Because Ayurvedic theory understands health and illness differently, it naturally – obviously and nonjudgementally – places responsibility on us for the daily practices that refine and develop our imperfect being. In contrast modern medicine tends to place responsibility for wellness with the expert other, be that a surgeon, physician or GP; researcher, technician or therapist. This reliance on external locus of control may be at the heart of many problems generated by contemporary attitudes to health and wellness. It also means a person can be ‘blamed’ for allowing themselves to fall ill, through lack of expert remedial work. This is in contrast to the subtle but positive reframing that comes with knowing ourselves to be intrinsically out of balance and therefore ever improvable.

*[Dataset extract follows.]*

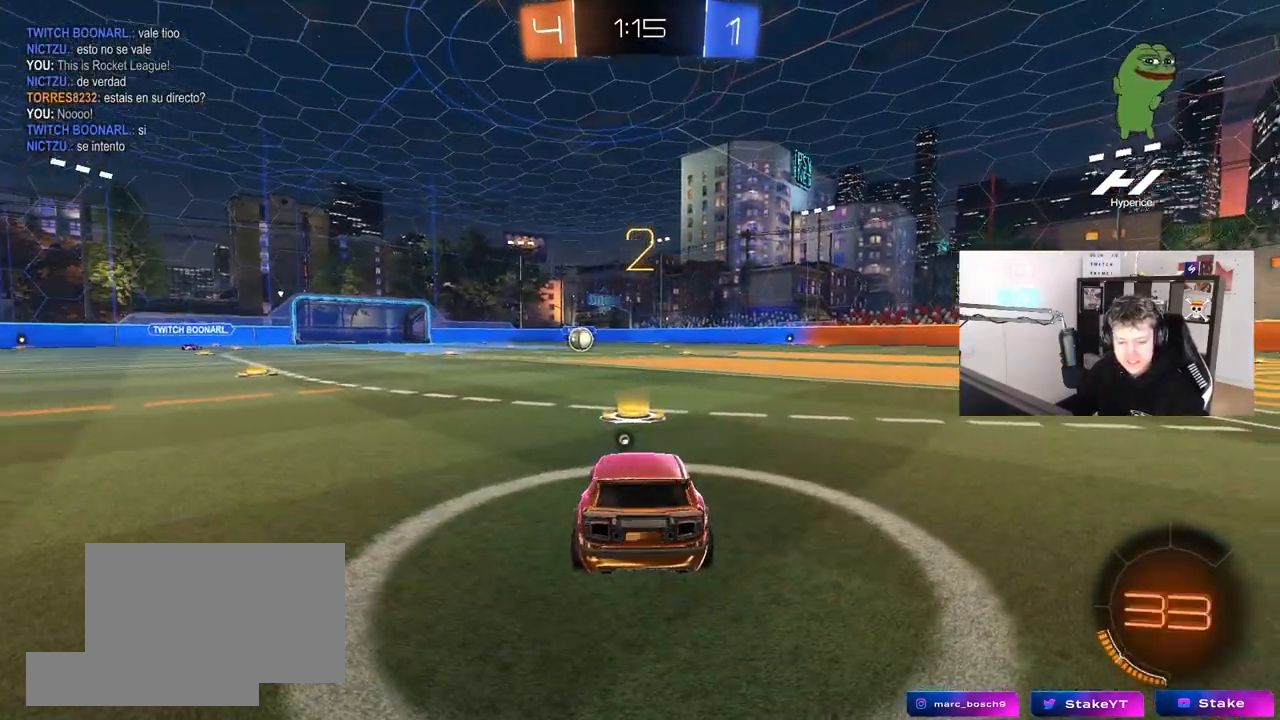
{"keys": [], "mouse": ["left"], "events": [[317, "space", "down"], [400, "space", "up"]]}
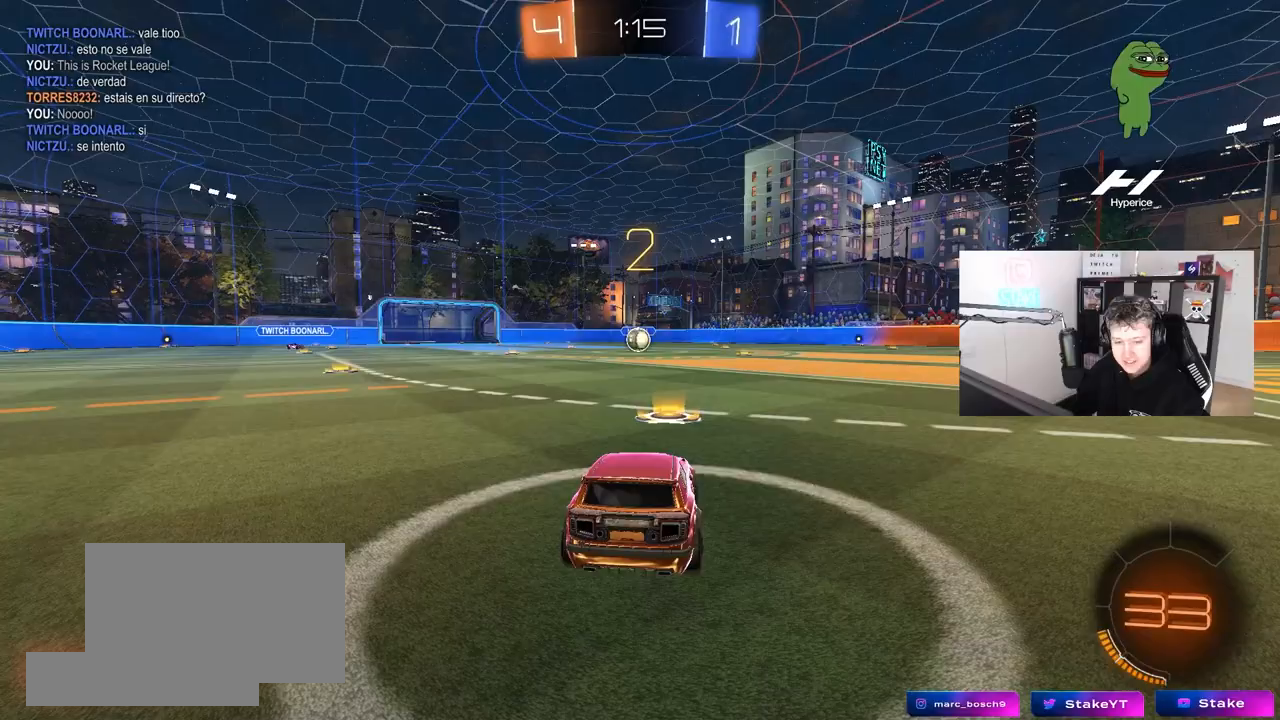
{"keys": ["w"], "mouse": ["left"], "mouse_move": "left", "events": [[50, "space", "down"], [133, "space", "up"], [233, "space", "down"], [333, "w", "down"], [367, "space", "up"]]}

Rather than thinking of ourselves as naturally having good health that we must try to maintain, Alter’s interpretation of Ayurveda allows us to think about ourselves as potentially perfectible: that good health is a process rather than a static state, a process continually moving towards optimum balance. Rather than preventive or prophylactic healthcare, it reframes such practices as ‘vigorous self-development’ or refinement. These ideas are shared with other ideologies of wellness development from yoga to traditional Chinese medicine. The theory of Ayurvedic physiology and anatomy goes beyond the triad of mind, body and emotions and describes a multitude of intrinsic factors that contribute to wellbeing. Consequently Alter describes the human being as a ‘heap person’.

While perfection is impossible, we do have the option of an ever-improving balance. The better balance we attain, ‘the greater the approximation to the ‘ideal state’, the healthier we are. Each of us has a unique constitution made up of these multiple factors in different combinations. Therefore, we are all unique and need our own mixture of food, activity, sleep etcetera to approximate our ideal state. It seems the modern notion of ‘individual biology’ is far from modern.

In summary, this approach to understanding and improving health and the human experience steers the focus away from combating morbidity and mortality towards an individualised, affirmatory and exciting process of self-activation.

Reference

  • Alter JS (1999) Heaps of health, metaphysical fitness. Ayurveda and the ontology of good health in anthropology. Current Anthropology, 40, Supplement 43– 63.